┌─ Records to process

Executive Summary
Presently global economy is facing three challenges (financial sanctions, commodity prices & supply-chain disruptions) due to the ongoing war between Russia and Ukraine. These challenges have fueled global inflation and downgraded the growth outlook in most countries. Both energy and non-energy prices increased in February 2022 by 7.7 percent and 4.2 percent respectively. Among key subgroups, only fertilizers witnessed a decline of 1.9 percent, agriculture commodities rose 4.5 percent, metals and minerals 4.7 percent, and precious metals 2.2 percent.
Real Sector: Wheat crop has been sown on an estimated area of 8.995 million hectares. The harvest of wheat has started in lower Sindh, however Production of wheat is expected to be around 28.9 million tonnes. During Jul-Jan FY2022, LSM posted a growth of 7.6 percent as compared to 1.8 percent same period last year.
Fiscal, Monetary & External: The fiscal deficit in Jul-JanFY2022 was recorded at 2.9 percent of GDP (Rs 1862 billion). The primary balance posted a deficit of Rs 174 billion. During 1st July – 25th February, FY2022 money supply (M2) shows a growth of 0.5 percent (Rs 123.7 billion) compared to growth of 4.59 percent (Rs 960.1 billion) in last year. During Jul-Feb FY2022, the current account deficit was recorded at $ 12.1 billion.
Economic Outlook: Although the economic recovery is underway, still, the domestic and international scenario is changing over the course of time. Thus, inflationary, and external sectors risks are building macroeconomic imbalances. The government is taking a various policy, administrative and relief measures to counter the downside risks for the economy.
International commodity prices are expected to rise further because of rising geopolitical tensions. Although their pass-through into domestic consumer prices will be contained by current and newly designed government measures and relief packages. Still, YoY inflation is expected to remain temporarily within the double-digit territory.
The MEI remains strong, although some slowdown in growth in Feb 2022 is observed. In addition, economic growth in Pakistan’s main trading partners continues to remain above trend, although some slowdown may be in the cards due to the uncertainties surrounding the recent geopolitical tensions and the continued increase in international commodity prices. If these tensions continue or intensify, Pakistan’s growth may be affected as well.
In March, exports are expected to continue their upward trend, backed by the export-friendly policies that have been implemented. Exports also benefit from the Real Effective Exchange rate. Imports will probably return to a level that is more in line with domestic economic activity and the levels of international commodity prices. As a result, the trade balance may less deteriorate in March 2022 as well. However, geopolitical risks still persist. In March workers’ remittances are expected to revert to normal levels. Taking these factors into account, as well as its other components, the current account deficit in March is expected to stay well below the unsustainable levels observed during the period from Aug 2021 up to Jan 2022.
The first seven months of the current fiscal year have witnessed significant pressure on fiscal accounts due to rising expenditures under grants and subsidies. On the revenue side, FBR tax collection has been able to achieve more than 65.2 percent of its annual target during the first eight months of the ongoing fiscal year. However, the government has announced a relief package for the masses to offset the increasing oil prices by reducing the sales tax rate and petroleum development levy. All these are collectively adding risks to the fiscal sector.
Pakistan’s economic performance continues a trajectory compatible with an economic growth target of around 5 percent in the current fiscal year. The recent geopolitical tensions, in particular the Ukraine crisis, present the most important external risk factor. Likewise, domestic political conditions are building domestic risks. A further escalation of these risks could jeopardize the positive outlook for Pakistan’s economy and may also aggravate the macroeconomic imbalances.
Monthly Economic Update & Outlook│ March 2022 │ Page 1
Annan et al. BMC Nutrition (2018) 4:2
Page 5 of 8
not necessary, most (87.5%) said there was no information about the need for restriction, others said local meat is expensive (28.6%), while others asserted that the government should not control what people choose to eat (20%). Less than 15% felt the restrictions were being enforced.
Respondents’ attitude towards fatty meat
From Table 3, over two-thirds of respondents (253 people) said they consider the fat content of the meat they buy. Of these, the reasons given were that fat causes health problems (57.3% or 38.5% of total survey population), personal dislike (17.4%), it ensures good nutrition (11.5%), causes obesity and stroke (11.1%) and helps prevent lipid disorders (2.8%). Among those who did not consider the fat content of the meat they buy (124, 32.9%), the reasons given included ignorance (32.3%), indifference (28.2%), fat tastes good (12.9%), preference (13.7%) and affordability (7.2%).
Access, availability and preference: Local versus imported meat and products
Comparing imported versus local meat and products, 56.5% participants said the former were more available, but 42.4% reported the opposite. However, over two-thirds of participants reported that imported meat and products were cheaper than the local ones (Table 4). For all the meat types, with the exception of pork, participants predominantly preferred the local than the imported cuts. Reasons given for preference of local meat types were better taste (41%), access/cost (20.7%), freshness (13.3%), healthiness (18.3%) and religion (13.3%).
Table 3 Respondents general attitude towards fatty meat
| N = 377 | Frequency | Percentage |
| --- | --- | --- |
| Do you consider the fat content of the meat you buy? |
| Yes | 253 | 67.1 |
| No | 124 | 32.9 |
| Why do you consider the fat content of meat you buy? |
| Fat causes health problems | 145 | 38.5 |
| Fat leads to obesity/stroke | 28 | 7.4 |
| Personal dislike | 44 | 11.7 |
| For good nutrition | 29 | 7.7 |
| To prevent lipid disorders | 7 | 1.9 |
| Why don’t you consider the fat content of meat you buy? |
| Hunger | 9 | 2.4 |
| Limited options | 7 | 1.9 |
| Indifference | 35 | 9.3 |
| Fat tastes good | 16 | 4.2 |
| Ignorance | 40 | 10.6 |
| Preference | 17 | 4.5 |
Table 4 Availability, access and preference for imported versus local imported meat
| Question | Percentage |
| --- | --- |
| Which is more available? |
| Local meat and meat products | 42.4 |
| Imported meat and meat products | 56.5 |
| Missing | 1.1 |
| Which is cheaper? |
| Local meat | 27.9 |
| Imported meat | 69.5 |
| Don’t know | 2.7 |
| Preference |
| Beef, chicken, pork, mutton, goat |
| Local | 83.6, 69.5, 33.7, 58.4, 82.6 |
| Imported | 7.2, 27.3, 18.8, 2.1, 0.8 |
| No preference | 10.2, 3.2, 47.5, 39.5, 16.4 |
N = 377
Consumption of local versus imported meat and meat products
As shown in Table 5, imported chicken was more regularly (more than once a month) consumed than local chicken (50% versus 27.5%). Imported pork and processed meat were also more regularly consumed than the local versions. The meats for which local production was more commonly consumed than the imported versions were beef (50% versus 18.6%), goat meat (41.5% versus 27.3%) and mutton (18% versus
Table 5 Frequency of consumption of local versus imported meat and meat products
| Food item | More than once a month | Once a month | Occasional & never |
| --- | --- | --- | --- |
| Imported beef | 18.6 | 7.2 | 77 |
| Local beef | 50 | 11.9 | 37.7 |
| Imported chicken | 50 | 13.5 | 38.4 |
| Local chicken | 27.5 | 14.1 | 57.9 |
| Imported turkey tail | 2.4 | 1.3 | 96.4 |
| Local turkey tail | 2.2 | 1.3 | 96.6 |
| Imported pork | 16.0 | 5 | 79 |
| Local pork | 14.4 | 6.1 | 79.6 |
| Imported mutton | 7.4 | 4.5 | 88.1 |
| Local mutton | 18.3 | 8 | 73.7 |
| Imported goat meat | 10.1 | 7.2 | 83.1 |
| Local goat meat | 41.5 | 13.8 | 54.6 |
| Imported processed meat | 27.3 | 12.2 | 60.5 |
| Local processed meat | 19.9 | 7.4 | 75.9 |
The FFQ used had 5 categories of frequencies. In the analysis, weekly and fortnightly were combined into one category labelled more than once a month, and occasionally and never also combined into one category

└─

# Exercise goal
The required answer is the run of lines above, starting at the line with "Access, availability and" and ending at the line with "disorders | 7 | 1.9 |", reproduced exactly with both ends.

# Completed task
Access, availability and preference: Local versus imported meat and products
Comparing imported versus local meat and products, 56.5% participants said the former were more available, but 42.4% reported the opposite. However, over two-thirds of participants reported that imported meat and products were cheaper than the local ones (Table 4). For all the meat types, with the exception of pork, participants predominantly preferred the local than the imported cuts. Reasons given for preference of local meat types were better taste (41%), access/cost (20.7%), freshness (13.3%), healthiness (18.3%) and religion (13.3%).
Table 3 Respondents general attitude towards fatty meat
| N = 377 | Frequency | Percentage |
| --- | --- | --- |
| Do you consider the fat content of the meat you buy? |
| Yes | 253 | 67.1 |
| No | 124 | 32.9 |
| Why do you consider the fat content of meat you buy? |
| Fat causes health problems | 145 | 38.5 |
| Fat leads to obesity/stroke | 28 | 7.4 |
| Personal dislike | 44 | 11.7 |
| For good nutrition | 29 | 7.7 |
| To prevent lipid disorders | 7 | 1.9 |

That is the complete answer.